--- INPUT FOR THIS TASK ---
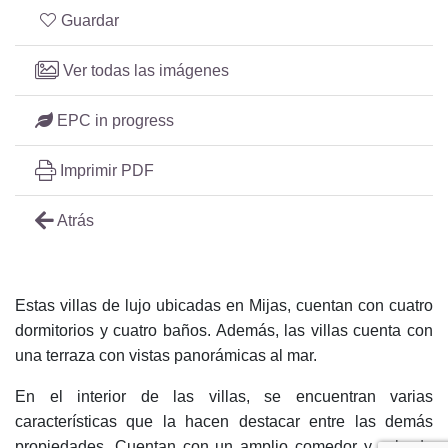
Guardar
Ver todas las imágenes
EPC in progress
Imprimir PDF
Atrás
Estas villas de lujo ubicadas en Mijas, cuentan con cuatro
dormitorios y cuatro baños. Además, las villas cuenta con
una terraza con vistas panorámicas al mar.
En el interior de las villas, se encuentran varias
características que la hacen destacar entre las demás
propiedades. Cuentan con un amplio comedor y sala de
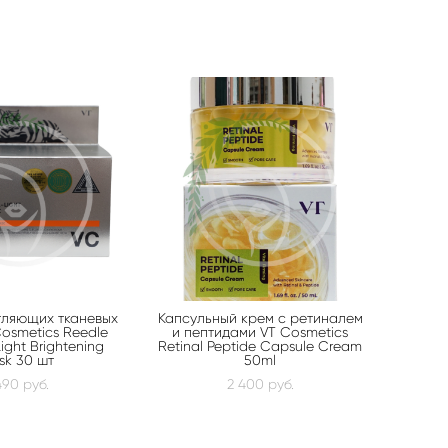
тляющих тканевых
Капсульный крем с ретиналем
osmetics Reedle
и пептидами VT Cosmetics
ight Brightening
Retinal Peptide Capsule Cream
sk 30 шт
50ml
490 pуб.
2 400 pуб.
---
--- INPUT FOR THIS TASK ---
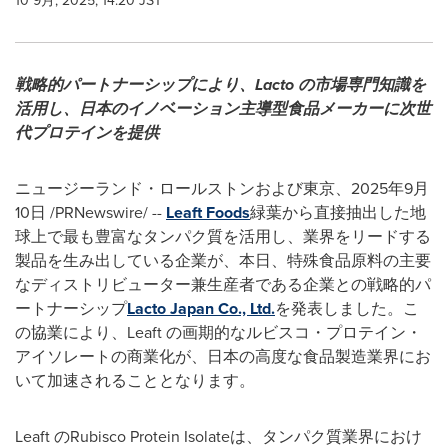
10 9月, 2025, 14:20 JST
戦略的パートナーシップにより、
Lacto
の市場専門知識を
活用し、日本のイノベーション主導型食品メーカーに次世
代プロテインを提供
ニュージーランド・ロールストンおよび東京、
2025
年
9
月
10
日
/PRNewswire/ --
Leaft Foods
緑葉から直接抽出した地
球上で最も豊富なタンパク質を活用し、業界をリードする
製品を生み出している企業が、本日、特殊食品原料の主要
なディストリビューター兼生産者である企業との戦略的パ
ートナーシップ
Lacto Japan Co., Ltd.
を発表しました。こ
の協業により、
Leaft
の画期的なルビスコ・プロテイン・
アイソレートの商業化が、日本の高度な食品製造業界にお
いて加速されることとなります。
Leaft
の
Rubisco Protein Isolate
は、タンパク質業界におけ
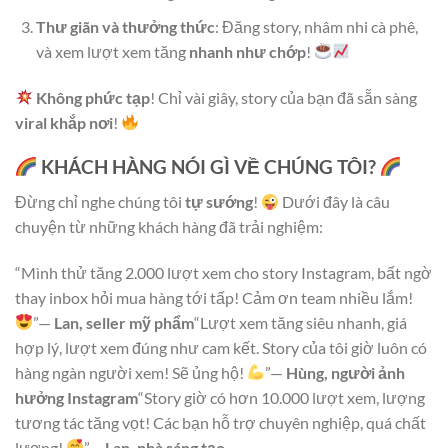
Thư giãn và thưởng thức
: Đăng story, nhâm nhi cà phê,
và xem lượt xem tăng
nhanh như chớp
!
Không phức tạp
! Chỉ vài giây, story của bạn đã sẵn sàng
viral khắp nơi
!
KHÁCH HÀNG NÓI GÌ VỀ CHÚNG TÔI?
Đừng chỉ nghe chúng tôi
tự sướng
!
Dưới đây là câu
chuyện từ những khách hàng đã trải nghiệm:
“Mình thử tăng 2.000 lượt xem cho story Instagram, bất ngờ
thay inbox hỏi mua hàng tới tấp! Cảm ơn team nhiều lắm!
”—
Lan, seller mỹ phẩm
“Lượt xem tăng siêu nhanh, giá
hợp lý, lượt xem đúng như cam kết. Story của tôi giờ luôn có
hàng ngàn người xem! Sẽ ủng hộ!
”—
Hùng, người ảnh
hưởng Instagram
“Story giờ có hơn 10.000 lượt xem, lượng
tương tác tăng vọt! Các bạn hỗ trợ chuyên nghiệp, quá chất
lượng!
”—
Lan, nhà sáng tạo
---
--- INPUT FOR THIS TASK ---
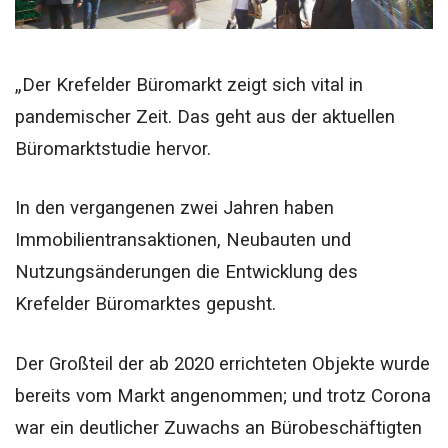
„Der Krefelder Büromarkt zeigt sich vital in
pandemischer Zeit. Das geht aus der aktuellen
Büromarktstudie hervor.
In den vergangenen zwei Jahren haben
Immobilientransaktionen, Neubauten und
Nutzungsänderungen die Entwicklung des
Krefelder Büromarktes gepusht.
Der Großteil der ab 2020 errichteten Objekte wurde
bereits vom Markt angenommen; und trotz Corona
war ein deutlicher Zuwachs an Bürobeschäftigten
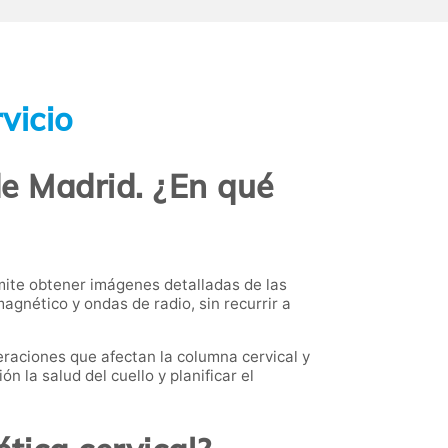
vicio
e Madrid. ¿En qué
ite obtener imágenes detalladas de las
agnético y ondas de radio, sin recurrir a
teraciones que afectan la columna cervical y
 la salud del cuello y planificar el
---
INSTRUCTIONS FOR THE TASK
The answer must consist of every line from the data that holds the string "villas".

SOLUTION
Estas villas de lujo ubicadas en Mijas, cuentan con cuatro
dormitorios y cuatro baños. Además, las villas cuenta con
En el interior de las villas, se encuentran varias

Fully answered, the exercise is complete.